[Records]
* START *
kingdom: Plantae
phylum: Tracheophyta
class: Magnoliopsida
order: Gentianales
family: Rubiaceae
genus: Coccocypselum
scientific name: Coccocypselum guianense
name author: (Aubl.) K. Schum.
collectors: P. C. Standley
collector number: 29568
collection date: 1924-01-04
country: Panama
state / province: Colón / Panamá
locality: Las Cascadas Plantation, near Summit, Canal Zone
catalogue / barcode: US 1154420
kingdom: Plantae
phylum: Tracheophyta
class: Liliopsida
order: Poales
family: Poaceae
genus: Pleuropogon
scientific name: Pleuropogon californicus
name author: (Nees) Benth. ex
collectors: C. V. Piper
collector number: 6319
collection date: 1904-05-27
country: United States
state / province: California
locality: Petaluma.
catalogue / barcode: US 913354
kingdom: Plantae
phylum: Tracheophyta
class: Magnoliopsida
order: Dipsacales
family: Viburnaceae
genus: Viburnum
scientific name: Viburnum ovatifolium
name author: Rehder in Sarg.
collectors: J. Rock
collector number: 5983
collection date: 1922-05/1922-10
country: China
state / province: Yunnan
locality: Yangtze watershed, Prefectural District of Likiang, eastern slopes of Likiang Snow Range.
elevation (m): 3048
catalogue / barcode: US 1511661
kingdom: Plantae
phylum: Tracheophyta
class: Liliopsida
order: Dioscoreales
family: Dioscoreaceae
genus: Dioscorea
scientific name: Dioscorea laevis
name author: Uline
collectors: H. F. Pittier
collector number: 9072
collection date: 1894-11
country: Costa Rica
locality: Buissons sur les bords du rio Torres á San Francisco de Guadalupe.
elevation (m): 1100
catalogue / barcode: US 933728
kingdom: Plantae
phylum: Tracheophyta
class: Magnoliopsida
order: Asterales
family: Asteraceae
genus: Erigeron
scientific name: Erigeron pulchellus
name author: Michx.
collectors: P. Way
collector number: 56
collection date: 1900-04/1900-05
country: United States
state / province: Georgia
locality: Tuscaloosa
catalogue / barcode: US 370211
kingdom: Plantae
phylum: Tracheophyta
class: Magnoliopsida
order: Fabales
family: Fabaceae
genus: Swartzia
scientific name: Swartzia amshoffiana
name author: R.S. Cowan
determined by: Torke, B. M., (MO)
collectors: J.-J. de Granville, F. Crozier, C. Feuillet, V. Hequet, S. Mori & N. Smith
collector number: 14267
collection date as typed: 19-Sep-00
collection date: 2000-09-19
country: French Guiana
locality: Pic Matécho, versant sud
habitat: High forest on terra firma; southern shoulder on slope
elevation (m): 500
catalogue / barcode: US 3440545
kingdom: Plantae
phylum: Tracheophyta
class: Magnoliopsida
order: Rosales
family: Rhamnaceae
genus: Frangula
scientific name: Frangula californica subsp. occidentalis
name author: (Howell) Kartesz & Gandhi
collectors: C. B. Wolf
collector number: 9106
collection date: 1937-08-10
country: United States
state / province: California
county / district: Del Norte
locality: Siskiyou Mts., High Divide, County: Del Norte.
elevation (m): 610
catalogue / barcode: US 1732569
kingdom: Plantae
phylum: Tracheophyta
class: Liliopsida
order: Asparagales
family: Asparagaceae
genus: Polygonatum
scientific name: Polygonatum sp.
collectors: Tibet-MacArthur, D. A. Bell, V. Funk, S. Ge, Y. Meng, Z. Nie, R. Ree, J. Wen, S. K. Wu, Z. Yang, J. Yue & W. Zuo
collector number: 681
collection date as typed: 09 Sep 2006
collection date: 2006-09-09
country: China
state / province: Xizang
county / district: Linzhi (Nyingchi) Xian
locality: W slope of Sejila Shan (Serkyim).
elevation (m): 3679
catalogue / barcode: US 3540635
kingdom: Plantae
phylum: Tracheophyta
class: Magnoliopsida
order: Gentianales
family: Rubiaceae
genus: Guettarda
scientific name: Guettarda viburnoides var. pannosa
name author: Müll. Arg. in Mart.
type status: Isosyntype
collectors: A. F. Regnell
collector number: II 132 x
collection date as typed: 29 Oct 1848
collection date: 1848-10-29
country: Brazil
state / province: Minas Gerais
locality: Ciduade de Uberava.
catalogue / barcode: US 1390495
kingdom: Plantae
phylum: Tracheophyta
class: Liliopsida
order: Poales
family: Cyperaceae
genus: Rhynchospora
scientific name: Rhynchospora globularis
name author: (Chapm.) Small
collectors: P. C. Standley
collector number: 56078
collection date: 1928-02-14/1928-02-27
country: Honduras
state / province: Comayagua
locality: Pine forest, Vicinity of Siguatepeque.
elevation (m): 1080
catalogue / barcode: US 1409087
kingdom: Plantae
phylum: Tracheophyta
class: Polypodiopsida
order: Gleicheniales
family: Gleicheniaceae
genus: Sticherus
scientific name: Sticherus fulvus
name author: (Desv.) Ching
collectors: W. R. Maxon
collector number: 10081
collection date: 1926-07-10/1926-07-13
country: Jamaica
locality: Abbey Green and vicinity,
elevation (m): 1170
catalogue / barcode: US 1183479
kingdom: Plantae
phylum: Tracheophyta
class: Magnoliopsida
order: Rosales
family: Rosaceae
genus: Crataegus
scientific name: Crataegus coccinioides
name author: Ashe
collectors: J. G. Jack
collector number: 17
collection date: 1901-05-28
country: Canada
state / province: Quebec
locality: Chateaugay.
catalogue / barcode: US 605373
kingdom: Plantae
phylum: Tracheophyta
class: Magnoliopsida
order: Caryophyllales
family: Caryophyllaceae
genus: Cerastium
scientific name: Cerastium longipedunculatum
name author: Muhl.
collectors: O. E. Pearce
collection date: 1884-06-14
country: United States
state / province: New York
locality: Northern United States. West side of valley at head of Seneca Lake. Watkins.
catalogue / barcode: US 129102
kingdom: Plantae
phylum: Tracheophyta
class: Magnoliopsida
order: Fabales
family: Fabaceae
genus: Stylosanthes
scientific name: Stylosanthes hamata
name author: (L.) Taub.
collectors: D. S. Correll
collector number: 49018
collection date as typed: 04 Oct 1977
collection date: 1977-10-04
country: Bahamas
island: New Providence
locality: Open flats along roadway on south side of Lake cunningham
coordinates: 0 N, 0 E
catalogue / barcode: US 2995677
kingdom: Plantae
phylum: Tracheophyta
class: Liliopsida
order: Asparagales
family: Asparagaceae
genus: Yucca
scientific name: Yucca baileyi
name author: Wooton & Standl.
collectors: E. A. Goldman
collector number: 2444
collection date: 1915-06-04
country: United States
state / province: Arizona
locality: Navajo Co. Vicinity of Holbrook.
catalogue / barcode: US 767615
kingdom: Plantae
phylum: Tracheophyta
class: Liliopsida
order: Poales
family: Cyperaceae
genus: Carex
* END *
- **Stated task**: Arrange the lines of the material above as a numbered list, starting at the line containing "scientific name: Coccocypselum guianense" and ending at the line containing "collector number: 5983", with both of those lines included and any blank lines left out.

- **Finished exercise**:
1. scientific name: Coccocypselum guianense
2. name author: (Aubl.) K. Schum.
3. collectors: P. C. Standley
4. collector number: 29568
5. collection date: 1924-01-04
6. country: Panama
7. state / province: Colón / Panamá
8. locality: Las Cascadas Plantation, near Summit, Canal Zone
9. catalogue / barcode: US 1154420
10. kingdom: Plantae
11. phylum: Tracheophyta
12. class: Liliopsida
13. order: Poales
14. family: Poaceae
15. genus: Pleuropogon
16. scientific name: Pleuropogon californicus
17. name author: (Nees) Benth. ex
18. collectors: C. V. Piper
19. collector number: 6319
20. collection date: 1904-05-27
21. country: United States
22. state / province: California
23. locality: Petaluma.
24. catalogue / barcode: US 913354
25. kingdom: Plantae
26. phylum: Tracheophyta
27. class: Magnoliopsida
28. order: Dipsacales
29. family: Viburnaceae
30. genus: Viburnum
31. scientific name: Viburnum ovatifolium
32. name author: Rehder in Sarg.
33. collectors: J. Rock
34. collector number: 5983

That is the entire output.